» **BRIEF**:
All of the records below must be output exactly, with no pictures carried over.

(Difference listings)
---
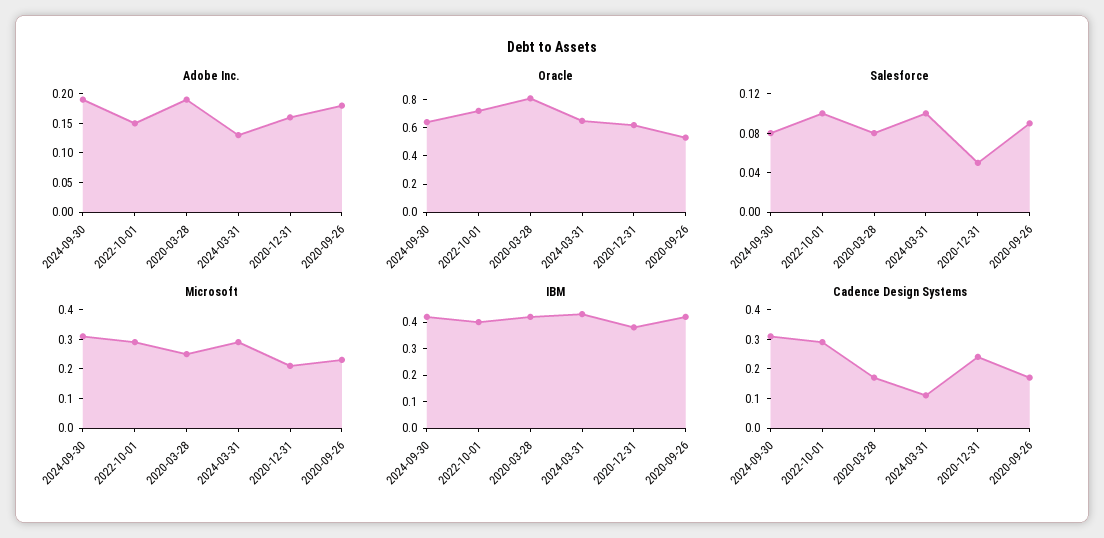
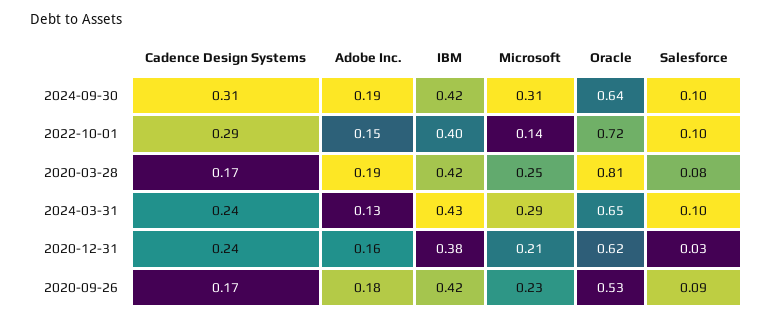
Salesforce, 2024-09-30: 0.08 -> 0.1
Salesforce, 2020-12-31: 0.05 -> 0.03
Microsoft, 2022-10-01: 0.3 -> 0.14
Cadence Design Systems, 2024-03-31: 0.1 -> 0.24

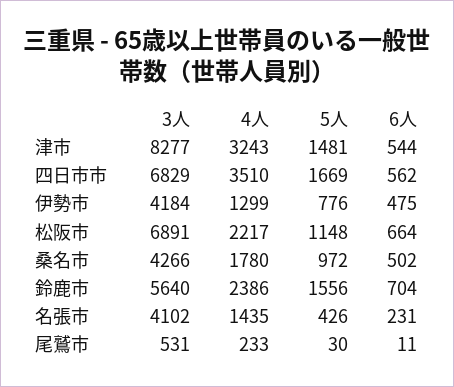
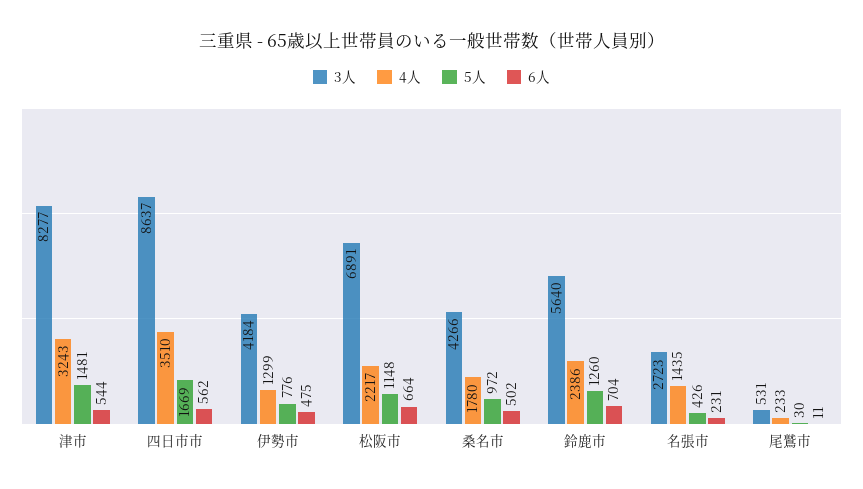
3人, 四日市市: 6829 -> 8637
5人, 鈴鹿市: 1556 -> 1260
3人, 名張市: 4102 -> 2723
---
» **WRITTEN SOLUTION**:
Salesforce, 2024-09-30: 0.08 -> 0.1
Salesforce, 2020-12-31: 0.05 -> 0.03
Microsoft, 2022-10-01: 0.3 -> 0.14
Cadence Design Systems, 2024-03-31: 0.1 -> 0.24

3人, 四日市市: 6829 -> 8637
5人, 鈴鹿市: 1556 -> 1260
3人, 名張市: 4102 -> 2723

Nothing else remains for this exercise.